Are there any musicians you wish to work with but haven't yet?
As I have often said in the past 15 years, a sort of fruitful and creative channel of friendship and understanding has been established with the artists of your great country. This being on the same wavelength I am sure will still give important fruits, which will result in new encounters and spectacular duets. Looking back, I cannot complain today many of my dreams have already come true. I am thinking, for example — on the pop side — I had the great pleasure to sing with Celine Dion, a great professional and a great person, simple and loving her work. On the stage of Central Park, it was [a] really exciting duet with a living legend like Tony Bennett. While in the opera field, I had the privilege to sing with Luciano Pavarotti and Placido Domingo.
Is there anything in your career that you haven't done, but would love to?
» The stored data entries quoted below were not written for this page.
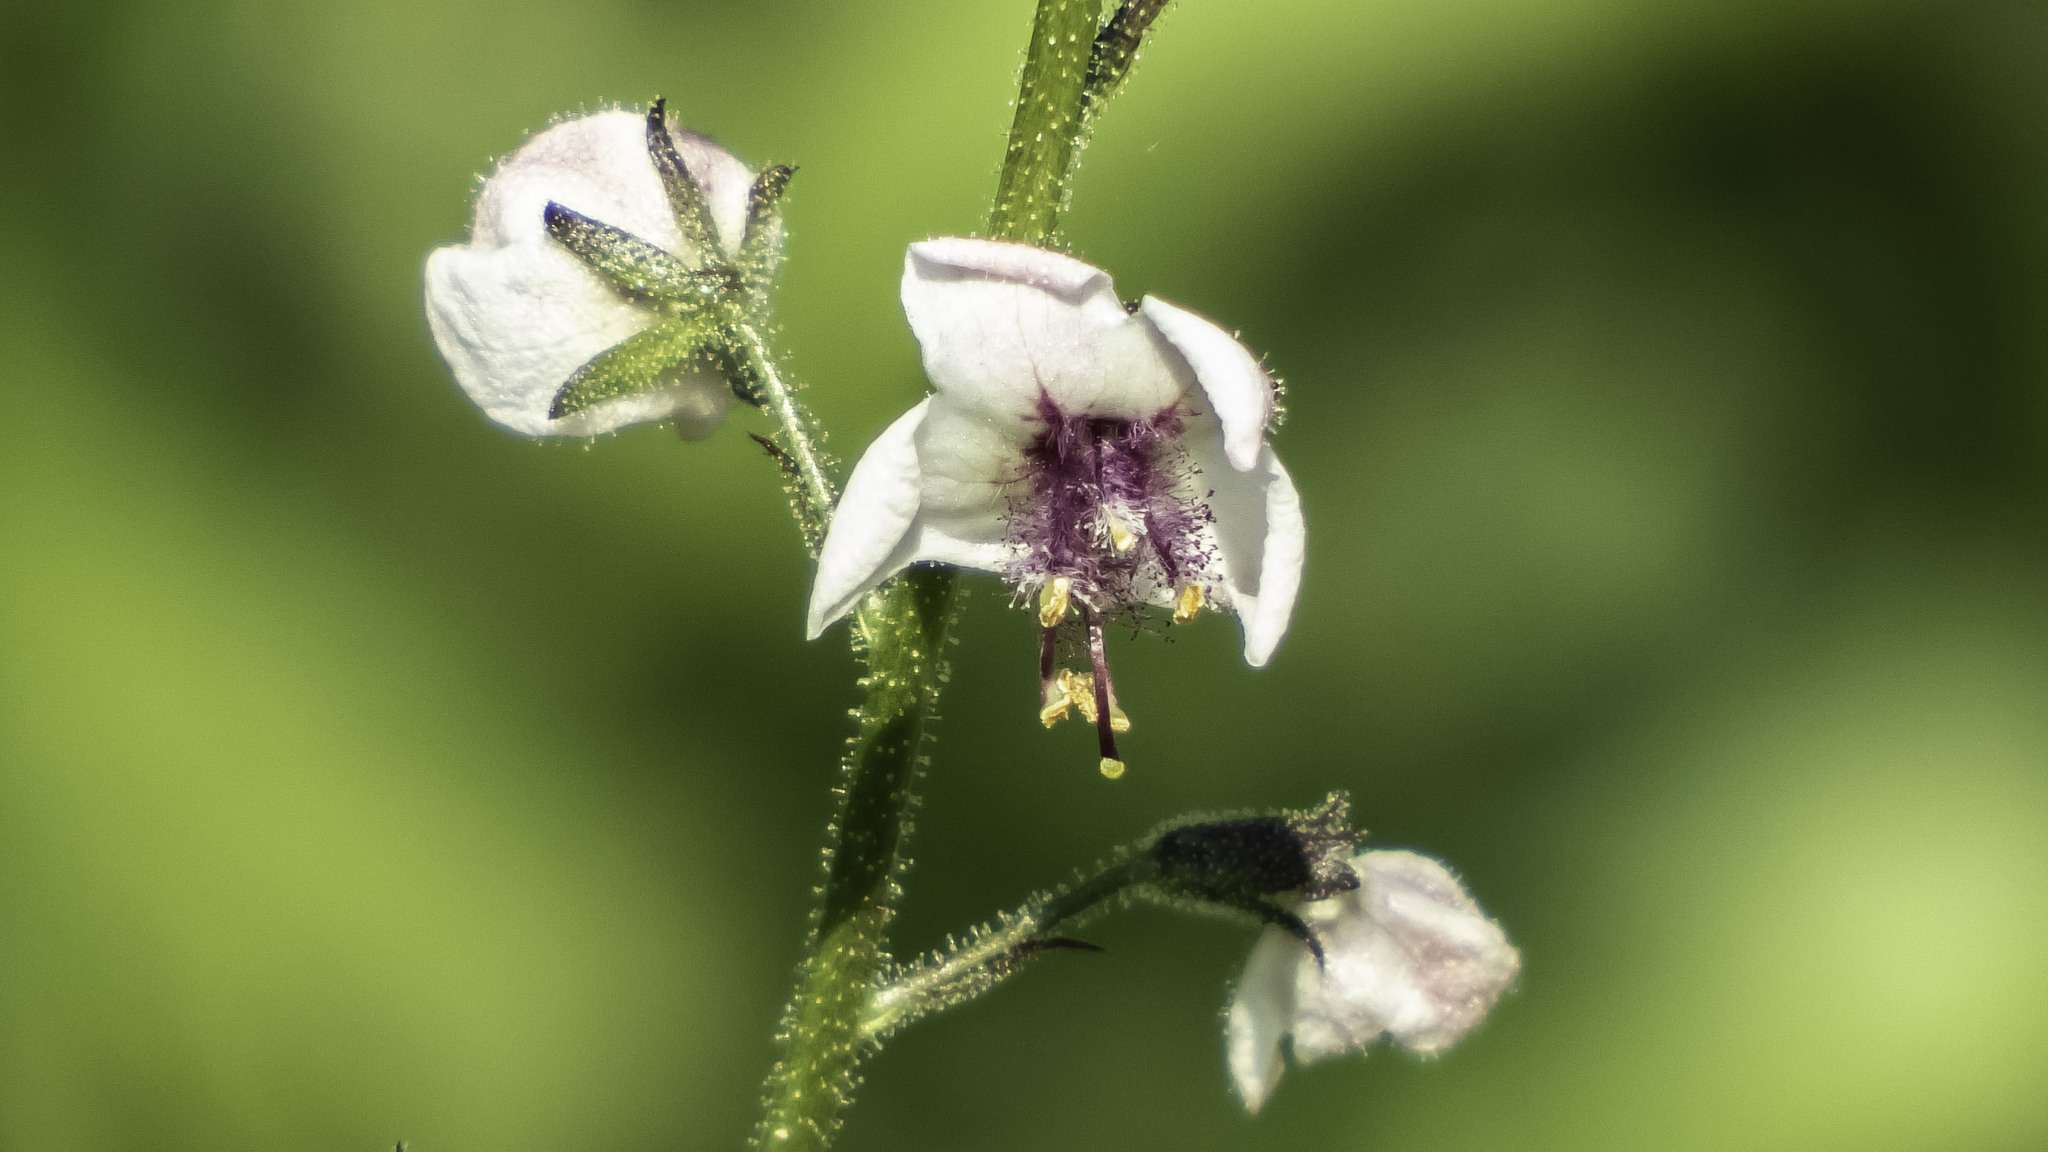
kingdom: Plantae
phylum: Tracheophyta
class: Magnoliopsida
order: Lamiales
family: Scrophulariaceae
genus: Verbascum
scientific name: Verbascum blattaria
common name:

This year I will turn 55, spent in order to write a beautiful fairy tale to be left as a tender memory to my family as well as to the judgment of posterity. The fairy tale tells the story of a country boy who, with his burden of difficulties and hopes, makes a dream come true: the one of giving his voice to the world, to all those who are looking in music and in a voice, for a vivifying emotion, the joy of a moment, the relief from the harshness of everyday life. What I would like to do is simply to keep on singing until the public asks me to [stop] — be it in front of a huge crowd or in my house for my family and a few close friends. For me, it makes no difference.